Organize AI Augmentation with Notebooks

I threw up a quick post about vibe writing a couple of months ago that did not go viral (similar to my other work). For that session I bounced between the free version of Perplexity.ai, Microsoft Copilot, and Google’s NotebookLM (both with a business license provided by my employer). It was very productive, with the results easily stored in NotebookLM for later reference.

Last week, I noticed a Notebook feature added to the Copilot screen and thought I would give it a whirl.

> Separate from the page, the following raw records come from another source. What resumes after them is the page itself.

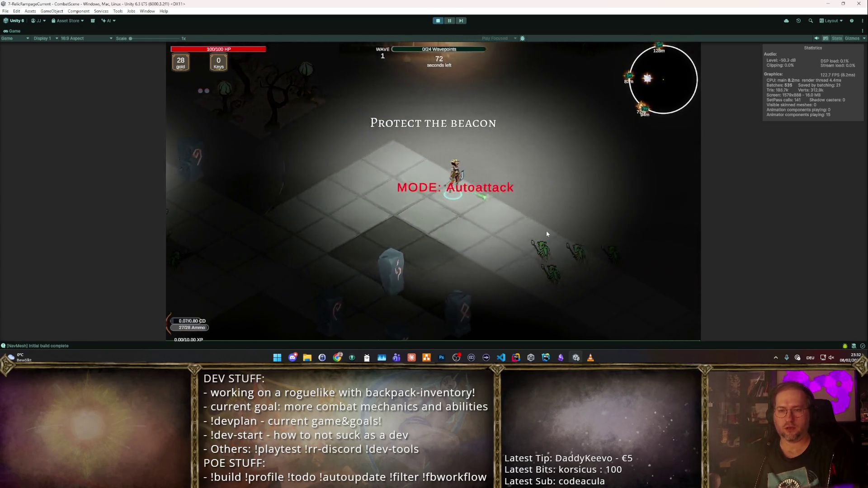
key(d)
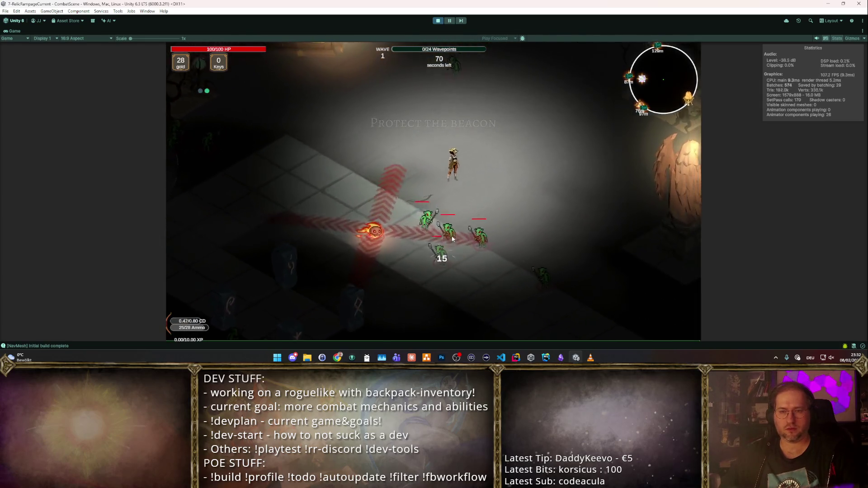
key(d)
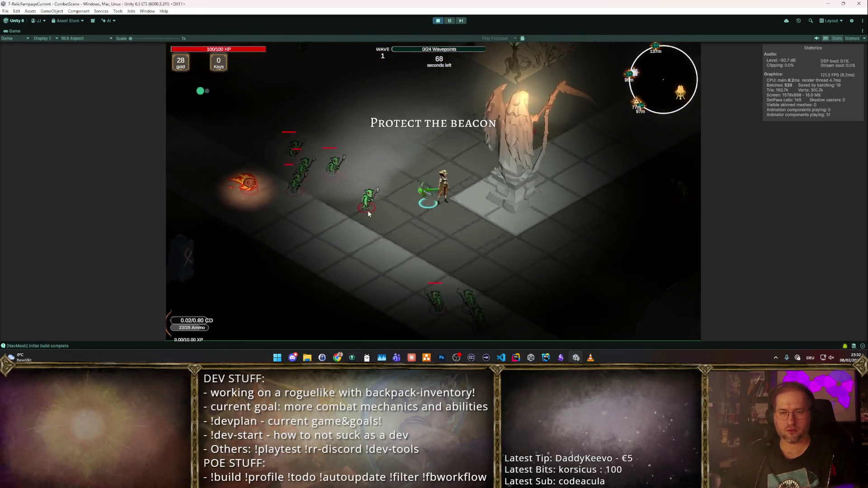
- Open the backpack inventory and move the angel statue into the backpack grid
key(i)
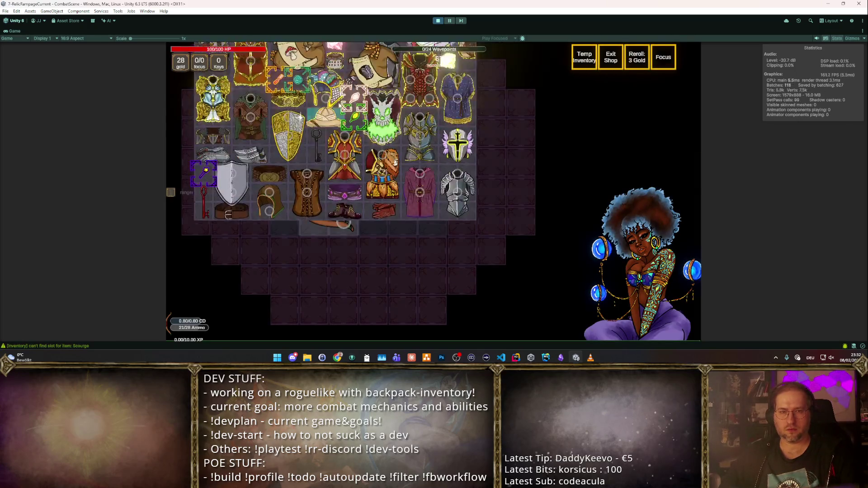
scroll(382, 147, up, 3)
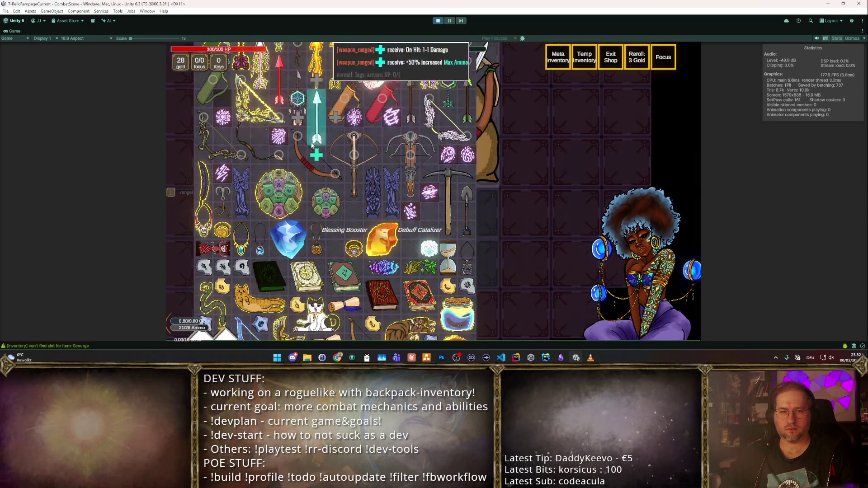
scroll(412, 141, up, 2)
scroll(398, 154, down, 3)
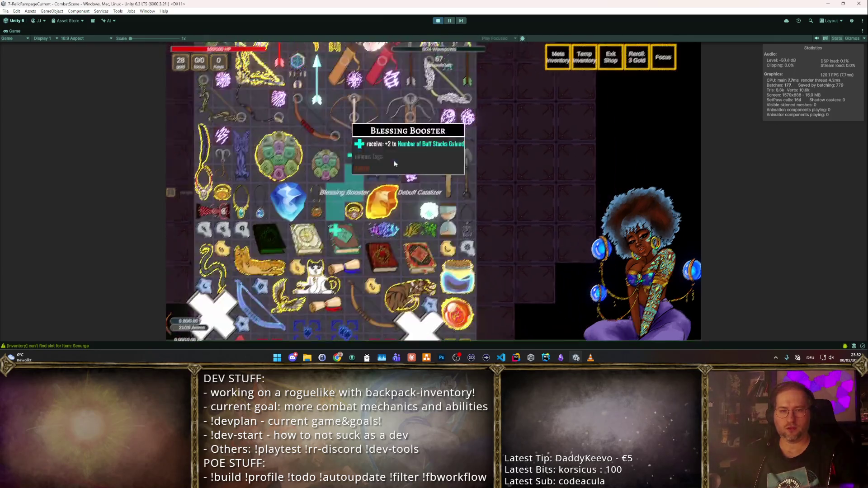
mouse_move(382, 126)
mouse_down()
mouse_move(373, 244)
mouse_move(448, 235)
mouse_move(320, 131)
mouse_up()
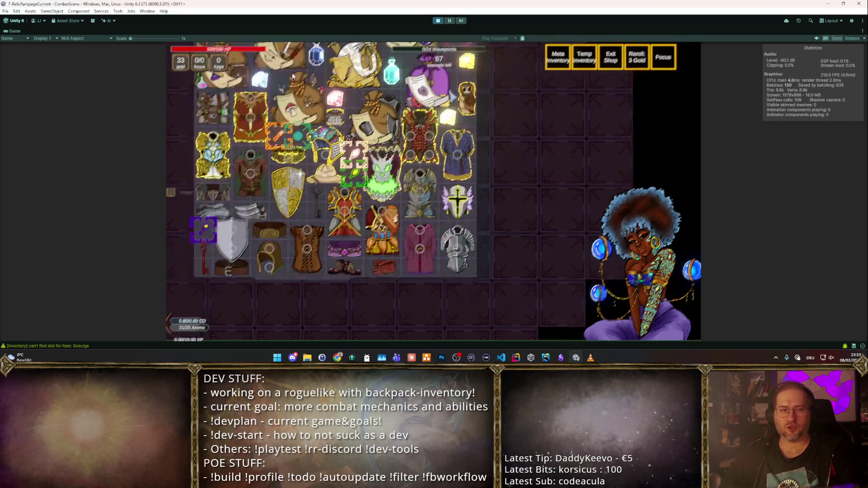
- Turn the fire arrow horizontal below the bow and shift the angel statue to the right column
scroll(322, 119, up, 2)
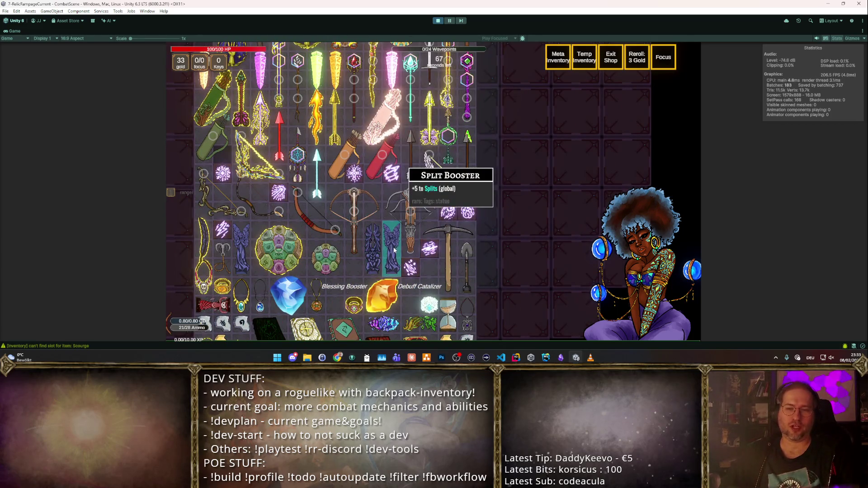
scroll(385, 71, up, 2)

The two products have a lot in common. You can load sources to the notebooks, you can chat with the GenAI to analyze or reference the content, and they will both generate an audio summary formatted like a podcast. In that last part, NotebookLM has a maturity advantage both in how long the offering has been available and the capability to control the output.

Both provide easy access to their associated cloud storage. Again, NotebookLM shows the advantage of experience, having incorporated web search discovery for external references.

Copilot Notebook is part of the full Copilot suite of functionality, making it easier to incorporate AI work done earlier and shared functionality within your organization, where Google has its regular menu which is a lesser UX IMHO.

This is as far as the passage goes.